- Information quality
- Interpretation and bias
- Methods and models
- Quantitative limits
- Managing complexity
- Assumptions and paradigm paralysis
- Zeitgeist and groupthink
- Drivers and blockers.
(1) 11:35am – 11:50 am Discussion of Week 10: Unpacking Normative ScenariosThis week you dove deeper into the LEARN!2050 normative scenario for the future of US education in year 2050. You explored provocative questions around how might education become free for the learner in year 2050 and more recently what is the future of work that people need to train to participate within (e.g., Artificial Intelligence, Machine Learning, Big Data, etc). What insights do you have about the education that you are receiving now? In other words how prepared do you feel for the future work challenges? What skills do you feel will help you have a productive career? What skills do you think you should learn before you graduate? Any classes that you think you should take or wish were offered?
(2) in class activity
11:50am – 12:05pm Step 1 :: Last week you explored the skills necessary in the future. One minute reports back from the teams.
12:05pm – 12:20pm Step 2 :: How do the skills you imagined compare to the following from the IFTF?
12:20 pm – 12:45pm Step 3 :: Watch the following video. How might such skills come together with free education in the video by IFTF?
What are some positive aspects of this vision for the future?
What are dark aspects of this vision for the future?
What questions do you still have about aligning measurable benchmark goals, forces of change, and futures signals?
|What can designers help to make better free education system in 2050?
I think designers can imagine the user experience and think of the services and products to support such experiences.
|What’s the barrier that might prevent us from applying the current business model to the education system to create free education?
Current business models are based on a very expensive model of education. Clay Christensen – The Future of Higher Education in a Digital Age (Panel 1) (Links to an external site.)
|How can we change the myth of education today to improve it for the future?
Find new stories to live into, if the old stories aren’t working for the reality we are in. Sohail Inayatullah talks a lot about this.
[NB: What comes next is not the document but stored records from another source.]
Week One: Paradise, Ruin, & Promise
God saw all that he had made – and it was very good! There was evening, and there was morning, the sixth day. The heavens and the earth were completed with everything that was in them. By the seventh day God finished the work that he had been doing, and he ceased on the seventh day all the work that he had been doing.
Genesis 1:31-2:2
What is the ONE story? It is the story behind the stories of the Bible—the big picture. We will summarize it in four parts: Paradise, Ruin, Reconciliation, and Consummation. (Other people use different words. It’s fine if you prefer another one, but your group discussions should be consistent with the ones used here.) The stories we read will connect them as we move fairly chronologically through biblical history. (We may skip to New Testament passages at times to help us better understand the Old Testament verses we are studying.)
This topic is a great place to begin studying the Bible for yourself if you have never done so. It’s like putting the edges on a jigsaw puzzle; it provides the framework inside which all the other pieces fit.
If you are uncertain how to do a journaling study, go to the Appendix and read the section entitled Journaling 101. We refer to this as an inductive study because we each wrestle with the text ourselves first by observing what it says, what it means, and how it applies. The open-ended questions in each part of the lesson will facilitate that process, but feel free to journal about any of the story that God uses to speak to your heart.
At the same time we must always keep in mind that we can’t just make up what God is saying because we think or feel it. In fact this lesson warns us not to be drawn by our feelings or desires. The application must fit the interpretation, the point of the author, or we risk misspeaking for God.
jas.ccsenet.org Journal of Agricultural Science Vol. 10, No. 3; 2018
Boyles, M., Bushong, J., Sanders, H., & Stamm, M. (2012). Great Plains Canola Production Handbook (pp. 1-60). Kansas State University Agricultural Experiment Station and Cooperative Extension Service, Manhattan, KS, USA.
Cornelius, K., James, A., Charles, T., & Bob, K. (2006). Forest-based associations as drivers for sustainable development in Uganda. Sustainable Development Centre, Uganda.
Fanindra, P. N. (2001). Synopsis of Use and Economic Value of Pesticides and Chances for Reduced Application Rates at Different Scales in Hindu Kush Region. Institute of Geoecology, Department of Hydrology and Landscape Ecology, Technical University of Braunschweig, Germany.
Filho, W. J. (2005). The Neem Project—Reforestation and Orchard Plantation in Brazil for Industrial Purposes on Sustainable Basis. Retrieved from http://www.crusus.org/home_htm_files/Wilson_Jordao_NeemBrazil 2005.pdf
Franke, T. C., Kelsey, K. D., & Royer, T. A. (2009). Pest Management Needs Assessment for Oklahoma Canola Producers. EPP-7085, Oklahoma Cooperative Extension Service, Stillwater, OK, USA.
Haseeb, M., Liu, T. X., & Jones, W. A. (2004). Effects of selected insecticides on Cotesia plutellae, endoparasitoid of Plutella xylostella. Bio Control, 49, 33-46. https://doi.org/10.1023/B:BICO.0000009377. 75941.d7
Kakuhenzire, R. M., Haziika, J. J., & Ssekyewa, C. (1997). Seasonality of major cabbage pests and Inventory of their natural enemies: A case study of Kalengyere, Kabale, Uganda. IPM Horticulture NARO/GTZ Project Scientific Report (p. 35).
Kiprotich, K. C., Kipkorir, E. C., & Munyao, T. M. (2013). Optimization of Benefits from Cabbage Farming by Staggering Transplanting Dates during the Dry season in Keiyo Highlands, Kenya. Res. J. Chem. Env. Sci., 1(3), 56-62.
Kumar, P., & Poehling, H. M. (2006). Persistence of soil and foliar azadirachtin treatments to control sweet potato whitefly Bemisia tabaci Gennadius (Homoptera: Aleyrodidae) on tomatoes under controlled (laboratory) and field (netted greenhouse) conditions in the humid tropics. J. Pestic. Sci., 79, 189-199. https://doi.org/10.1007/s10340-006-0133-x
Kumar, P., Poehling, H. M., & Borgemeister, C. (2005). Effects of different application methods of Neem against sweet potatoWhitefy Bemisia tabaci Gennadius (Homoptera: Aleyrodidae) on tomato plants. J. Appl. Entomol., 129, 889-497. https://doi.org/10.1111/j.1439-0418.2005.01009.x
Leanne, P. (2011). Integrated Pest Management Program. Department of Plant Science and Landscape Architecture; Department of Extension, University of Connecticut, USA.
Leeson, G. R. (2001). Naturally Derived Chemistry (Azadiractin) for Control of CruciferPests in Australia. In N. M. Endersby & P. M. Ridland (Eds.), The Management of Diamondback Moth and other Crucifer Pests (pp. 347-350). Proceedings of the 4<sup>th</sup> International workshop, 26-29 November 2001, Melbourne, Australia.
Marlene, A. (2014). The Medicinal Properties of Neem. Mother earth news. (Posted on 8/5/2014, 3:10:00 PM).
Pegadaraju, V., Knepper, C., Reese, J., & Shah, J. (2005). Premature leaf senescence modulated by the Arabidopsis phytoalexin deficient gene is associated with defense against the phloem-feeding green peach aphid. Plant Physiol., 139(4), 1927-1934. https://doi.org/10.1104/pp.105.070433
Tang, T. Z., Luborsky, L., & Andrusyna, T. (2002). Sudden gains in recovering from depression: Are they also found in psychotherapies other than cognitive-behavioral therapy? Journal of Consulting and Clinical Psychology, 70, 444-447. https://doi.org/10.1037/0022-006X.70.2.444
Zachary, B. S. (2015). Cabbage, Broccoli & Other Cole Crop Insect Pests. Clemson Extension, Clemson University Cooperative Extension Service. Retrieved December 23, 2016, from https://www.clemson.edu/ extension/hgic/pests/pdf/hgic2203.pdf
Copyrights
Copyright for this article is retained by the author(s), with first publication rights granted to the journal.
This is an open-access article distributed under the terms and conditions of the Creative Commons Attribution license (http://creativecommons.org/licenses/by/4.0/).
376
|Does aligning forces of change and futures signals just mean correctly interpreting them and establishing causality?|
|What does ADHD have to do with our education system? It looks like the video tried to draw a parallel between the rise in ADHD diagnoses and a failing education system, but I don’t buy that. How can we deconstruct our biases about our education system if we’re going to turn around and just act on another bias that appears to dismiss learning disabilities and demonize medication?
I too thought that the part about ADHD in the talk was a distraction from the main point he was trying to make. I think that Sir Ken Robinson was making an argument for creativity and allowing people to embody different kinds of creativity and not thinking there is something wrong with children that don’t find school dull and lacking in dynamics. In other talks that he did he talks about creativity through dance, making, and arts. I think his critique of the education system is that it promotes one kind of intelligence at the expense of others.
(3) OLI page 39 questions ::
|Do you think Futurist Adam Gordon’s questions about futures forecast is helpful for designers to make future scenarios? Yes, knowing evaluation criteria can help one to self-assess and guard against common pitfalls.|
|Are the ten questions in the critique ordered from surface-level question to deeper-level question?
It seems like they follow that pattern.
|I think that revealing underlying forces behind change is important. What strategies can we use to do this?
We’ve been doing an exercises on this in class. We looked at STEEP as a framework, and now you are looking at futures signs and trying to link the future sign to the STEEP forces or other forces.
|Are there any other Futures designers who had unique or contested criteria for their critiques and where do criteria come from in the first place? What’s the science behind a process that deals with a situation (a future) where science that is currently seeking to be proved is not yet proved.
Yes, there are no facts in the future. It exists in our imaginations. It will require a different kind of inquiry and knowledge paradigm than scientific inquiry. Science is based on facts. I think it is more argument based. In short reflective judgement is needed to make arguments about the future. It isn’t based on undisputed facts that people can agree on.
|Gordon gives us a few good questions to ask about other’s future scenario’s. However, by picking the questions he also biases himself. How can we create a critiquing method that is more aware of the biases in both the scenario analysed and the critiquing method?
We are all biased. I think the best one can do, is to become aware of ones own biases and limitations. Ethnographers, and anthropologists, spend a lot of time discussing such biases in their observations.
Homework :: Write comment on your classmates future of learning ideas in the inclass discussion. Vote for the ideas you like the most.